MULTIPHASE STRUCTURE OF SEGMENTED POLYURETHANES - EFFECTS OF HARD-SEGMENT FLEXIBILITY

Synchrotron small-angle X-ray scattering (SAXS) and differential scanning calorimetry (DSC) were used to investigate the structure of a few series of segmented polyurethanes with different hard-segment flexibilities. The segmented polyurethanes based on 1,6-hexamethylene diisocyanate (HDI) and 1,4-butanediol (BD) as the hard segment showed a folded-chain conformation. The phase structure was found to be insensitive to the increasing hard-segment content and thermal treatment. Phase separation was very fast in these systems as the hard-segment mobility was relatively high and the system viscosity was low.
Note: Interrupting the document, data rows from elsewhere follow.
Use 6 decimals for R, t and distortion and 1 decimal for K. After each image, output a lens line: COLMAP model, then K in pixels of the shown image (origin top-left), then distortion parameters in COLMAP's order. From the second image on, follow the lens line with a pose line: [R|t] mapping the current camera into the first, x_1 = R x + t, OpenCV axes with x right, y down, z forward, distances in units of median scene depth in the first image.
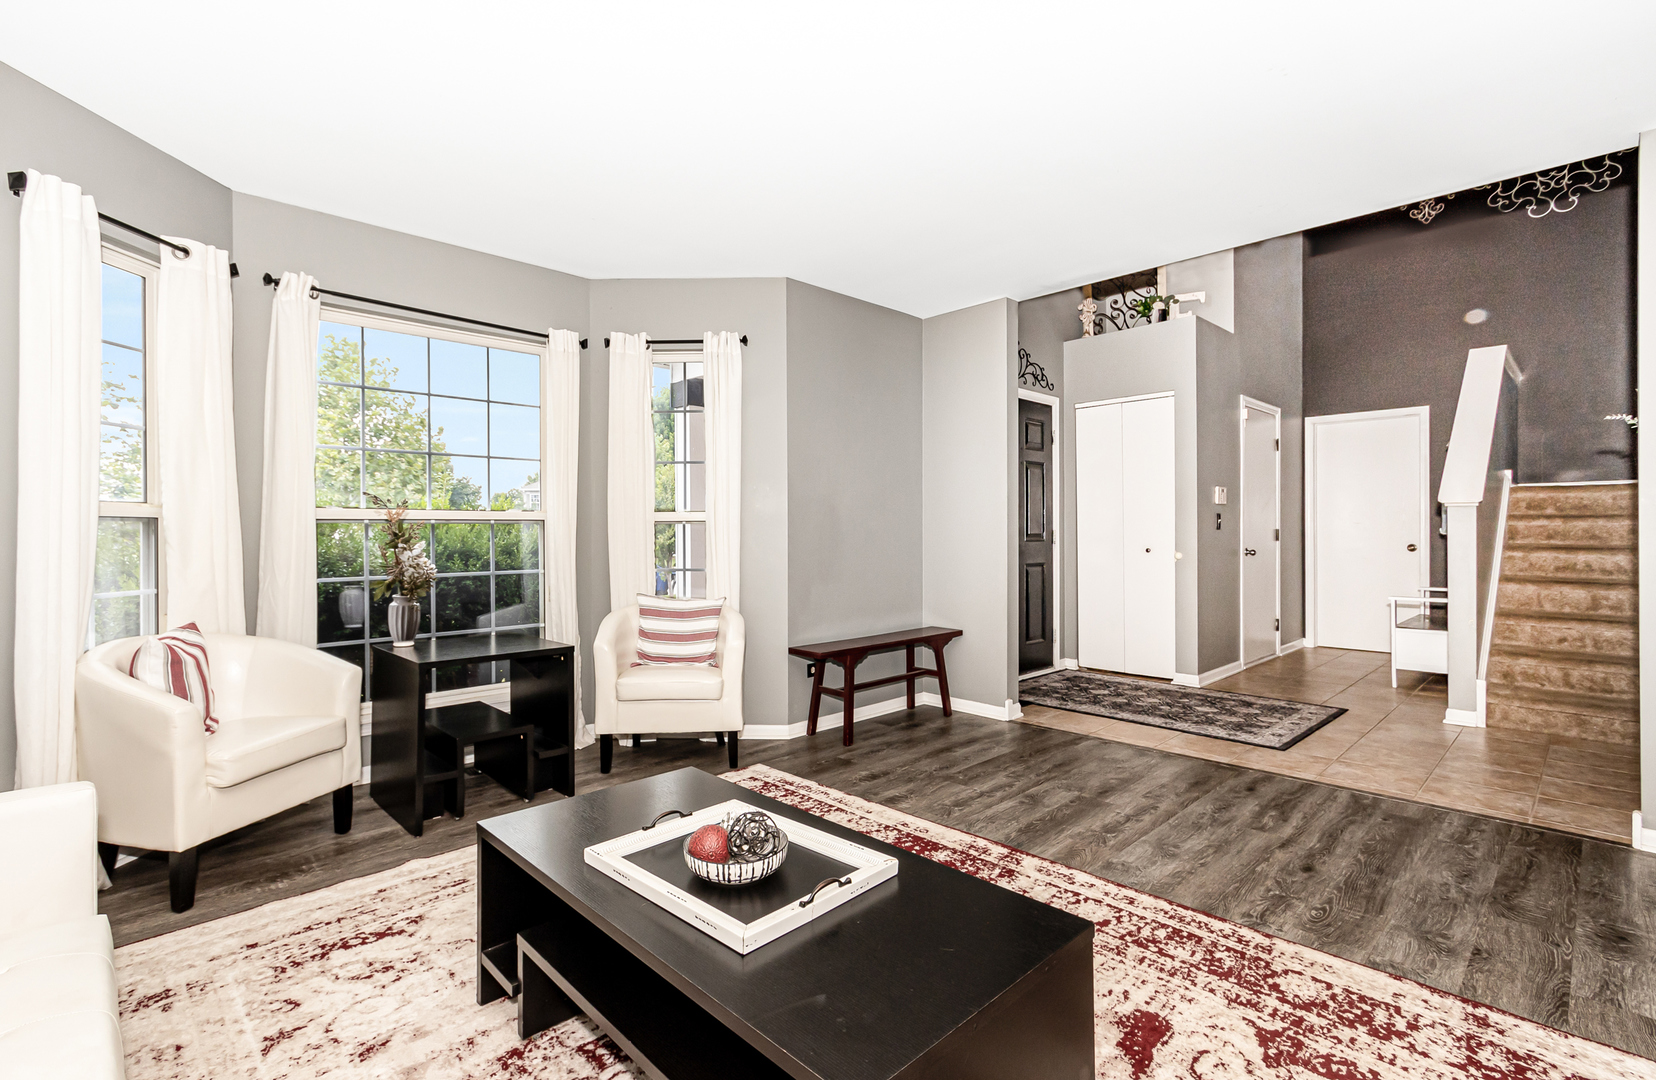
lens RADIAL K [[761.8, 0, 827.4], [0, 761.8, 530.2], [0, 0, 1]] dist [0.002399, -0.000682]
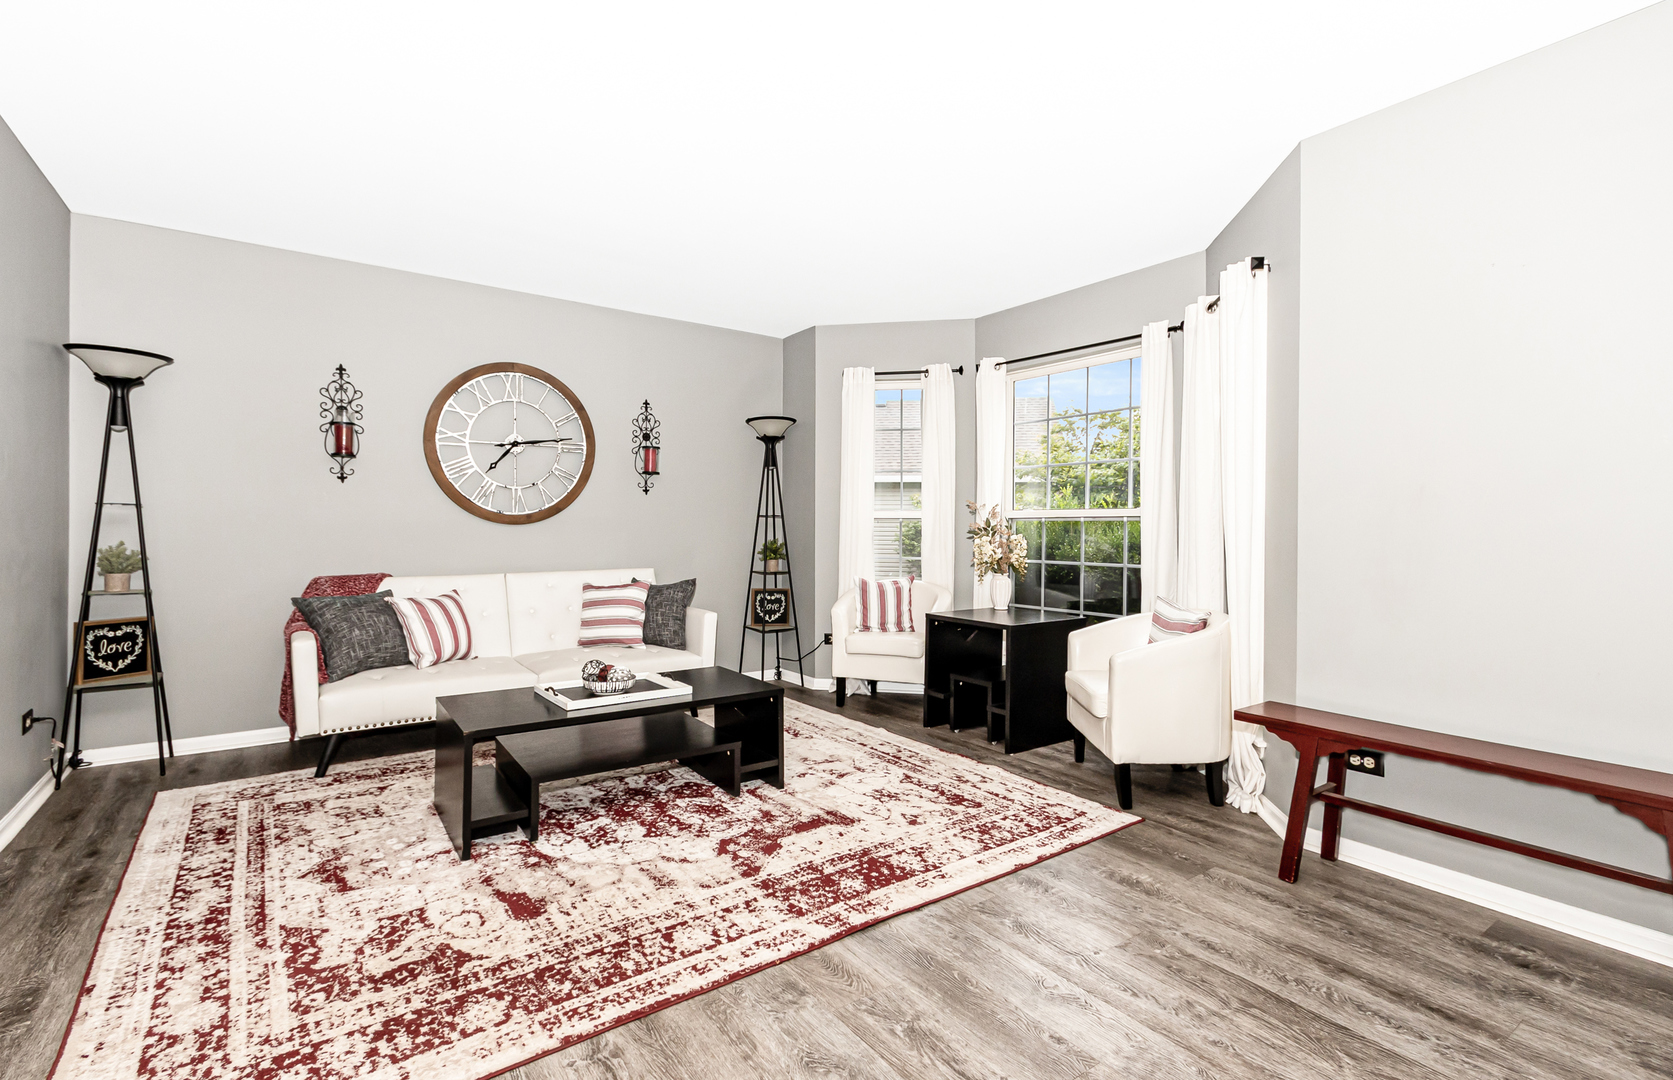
lens RADIAL K [[769.7, 0, 836.2], [0, 769.7, 537.2], [0, 0, 1]] dist [0.002399, -0.000682]
pose [[-0.159175, 0.015972, -0.987121, 1.512306], [-0.006923, 0.999826, 0.017294, -0.003952], [0.987226, 0.009587, -0.159037, 1.612249]]
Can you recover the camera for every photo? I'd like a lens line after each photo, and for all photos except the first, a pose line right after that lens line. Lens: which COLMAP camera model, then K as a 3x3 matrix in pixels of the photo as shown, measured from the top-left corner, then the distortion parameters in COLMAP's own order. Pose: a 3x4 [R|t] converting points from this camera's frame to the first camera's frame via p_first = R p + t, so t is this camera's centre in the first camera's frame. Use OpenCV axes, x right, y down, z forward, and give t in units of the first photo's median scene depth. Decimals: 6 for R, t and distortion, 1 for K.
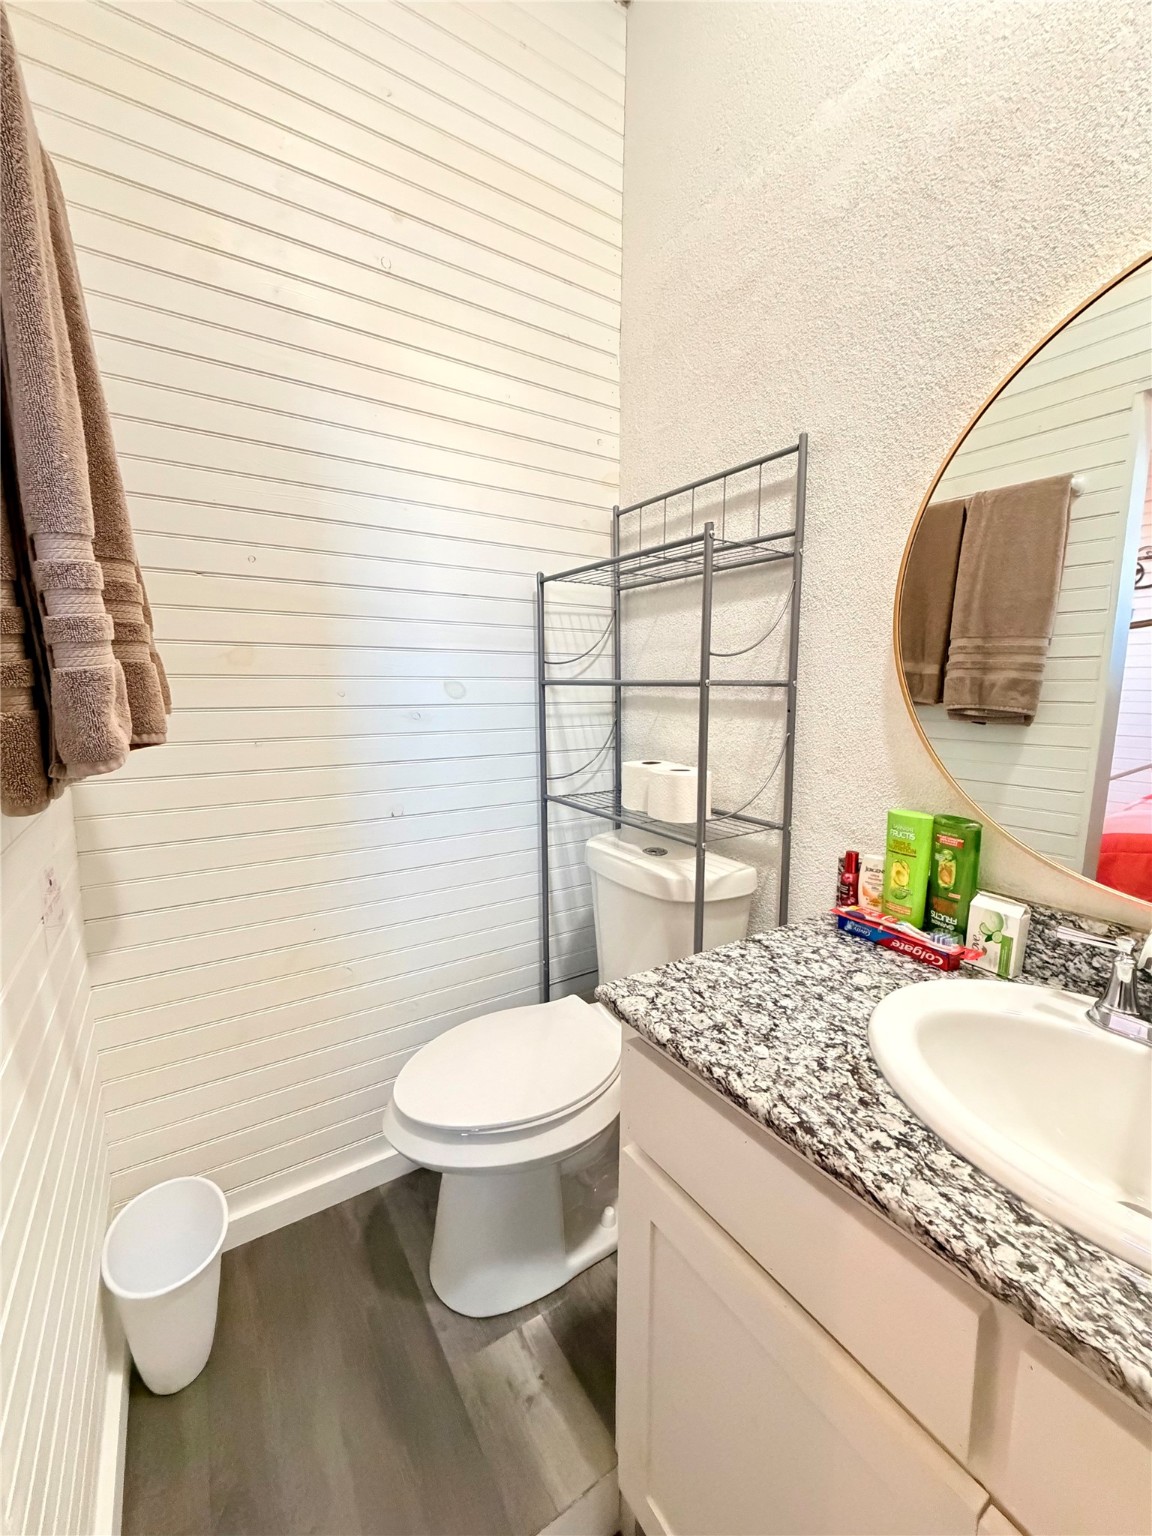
lens RADIAL K [[612.1, 0, 574.0], [0, 612.1, 769.2], [0, 0, 1]] dist [-0.000306, 0.000158]
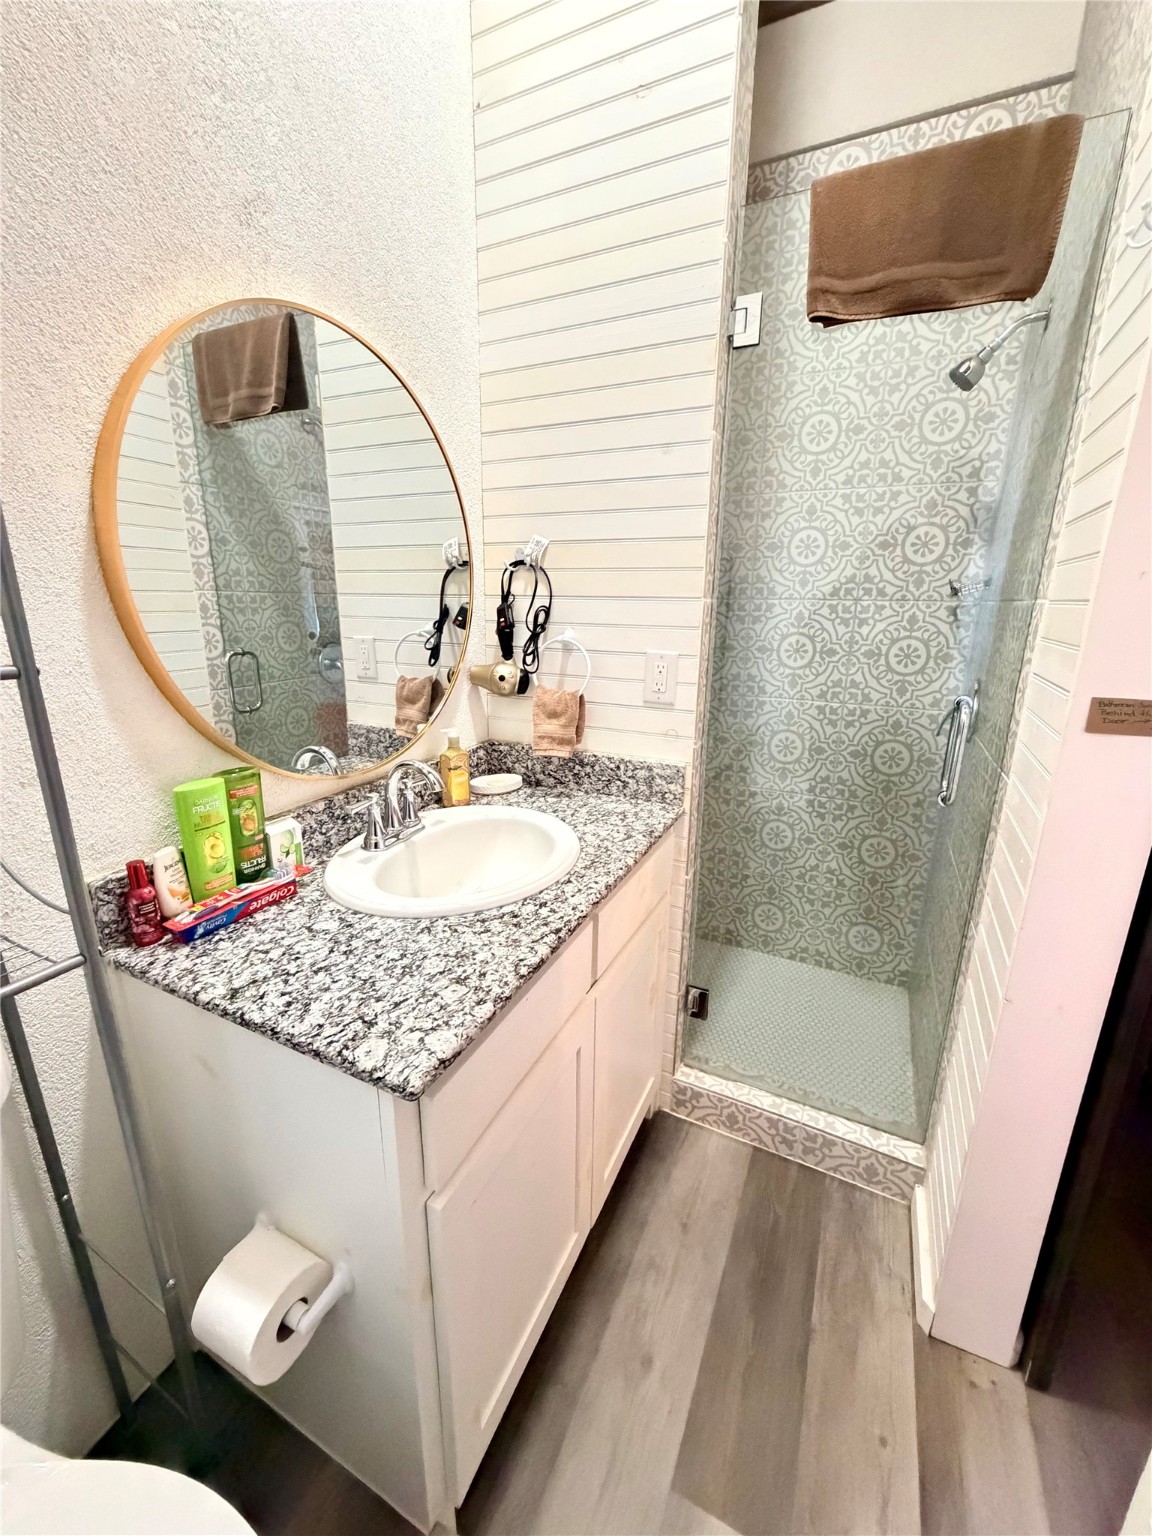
lens RADIAL K [[612.1, 0, 576.1], [0, 612.1, 770.1], [0, 0, 1]] dist [-0.000306, 0.000158]
pose [[-0.514717, -0.243456, 0.822068, -0.577065], [0.107535, 0.932932, 0.343619, -0.235035], [-0.850590, 0.265268, -0.454016, 1.059067]]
DSC results showed a soft-segment glass transition temperature which was only about 5-degrees-C above that of the pure soft segment, indicating that the separation between soft and hard segments was nearly complete. The segmented polyurethanes based on 4,4'-methylenebis(phenyl isocyanate) (MDI) and 4,4'-diaminodiphenyl ether (DDE) probably did not exist in the folded-chain conformation. DSC results showed a soft-segment glass transition temperature which was about 15-degrees-C above that of the pure soft segment. Both systems showed very strong interactions among the hard segments. Results were discussed based on the viscosity-mobility-interaction argument. In addition, a long-time controversy about the dependence of T(g,s) upon the chemical structure of the soft and hard segments and the soft- and hard-segment lengths could be explained by the viscosity-mobility-interaction argument. The present study once again suggested the importance of kinetic effects in formulating a better understanding of the structure-property relationships of segmented polyurethanes.